Thankfully this is not a video of me singing.

Recently I was hiking with my toddler. We were having a nice time looking at trees, touching boulders, eating snacks, when for some unknown reason she was suddenly and furiously done with the hike. Food, drink, walking, carrying, warm clothes, none of it made a difference.

The problem was, we still had a mile and a half to go back to the trailhead, a short but suddenly monumental distance.

So, I stuffed her back in the carrier and speed hiked/jogged as fast as one can with 25+ pounds of crying kid on your back, while navigating a rocky, leaf-covered trail and trying to distract her with songs.

Thus arrived my second problem. Despite having 3,000+ songs on my computer and iPod (back at home), I could no longer think of anything decent to sing for longer than a single verse. I blame my initial brain freeze on the sobbing behind my ears.
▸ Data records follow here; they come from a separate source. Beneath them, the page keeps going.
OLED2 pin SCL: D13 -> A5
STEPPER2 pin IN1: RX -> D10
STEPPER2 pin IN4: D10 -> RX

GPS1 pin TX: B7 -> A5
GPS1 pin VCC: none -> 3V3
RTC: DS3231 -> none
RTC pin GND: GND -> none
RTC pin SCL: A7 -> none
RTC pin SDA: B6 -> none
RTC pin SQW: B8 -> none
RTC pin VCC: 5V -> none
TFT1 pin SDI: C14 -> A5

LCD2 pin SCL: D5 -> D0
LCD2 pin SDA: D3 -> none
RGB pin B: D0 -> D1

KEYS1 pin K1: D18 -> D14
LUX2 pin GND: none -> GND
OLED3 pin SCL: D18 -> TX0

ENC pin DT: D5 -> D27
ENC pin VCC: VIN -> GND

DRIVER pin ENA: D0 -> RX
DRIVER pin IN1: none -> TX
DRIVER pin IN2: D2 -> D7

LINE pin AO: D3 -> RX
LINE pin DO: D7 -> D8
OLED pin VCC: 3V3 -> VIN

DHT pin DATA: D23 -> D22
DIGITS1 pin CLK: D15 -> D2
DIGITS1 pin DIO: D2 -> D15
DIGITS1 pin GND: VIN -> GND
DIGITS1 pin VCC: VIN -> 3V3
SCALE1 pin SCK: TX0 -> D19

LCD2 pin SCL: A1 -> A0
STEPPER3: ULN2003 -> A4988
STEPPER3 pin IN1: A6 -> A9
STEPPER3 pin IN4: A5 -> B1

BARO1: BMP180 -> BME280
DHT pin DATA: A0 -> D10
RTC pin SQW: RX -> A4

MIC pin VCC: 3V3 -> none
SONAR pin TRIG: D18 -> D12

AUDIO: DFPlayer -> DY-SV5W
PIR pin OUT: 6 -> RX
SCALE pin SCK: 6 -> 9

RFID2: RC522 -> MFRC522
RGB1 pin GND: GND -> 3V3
I eventually managed to recall:

  • “The Wheels on the Bus” (pros: I know all the words, and my toddler was mollified; cons: I was not allowed to stop singing it);
  • “Loch Lomond” (pros: I genuinely like the song and the chorus is about walking —  “you take the high road and I'll take the low road”; cons: I have trouble remembering much beyond the chorus, and my Scottish accent needs work);
  • “The Titanic” song, despite (or because of) its morbidity factor, thanks to summer camp;
  • and my own rendition of “Val-deri,Val-dera, with my toddler on my back.”

Not my most impressive of playlists.

Back at home I Googled hiking songs and quickly found some of the worst (I'll spare you further suggestions, lest I'm guilty of planting “earworms”) and many camping/hiking/marching songs. However, there's no consensus on what, if anything, makes a song a good hiking song, versus a song about hiking (à la “The Happy Wanderer”), or just a song often sung outdoors (“Kumbaya” comes to mind here).

I think a good hiking song needs to:

  • be a good song to begin with (an annoying song will not become better due to a change of scene);
  • stand up to repetition (lest you ruin a good song forever);
  • be easy to sing (in your head or, in certain dire circumstances, out loud);
  • be appropriate for all ages (folk songs have an advantage here);
  • and, be easy to recall in full (even when someone, who you're carrying, is sobbing for you and you're descending a field of leaf-covered boulders).

I'm now working on a mental play list of good hiking songs that I can (hopefully) recall without much prompting. First up, full rounds of “Loch Lomond” and “Ob-La-De, Ob-La-Da.”

Got any other suggestions? Or am I doomed during times of duress to remember only tunes that were locked in my memory back at Grange camp?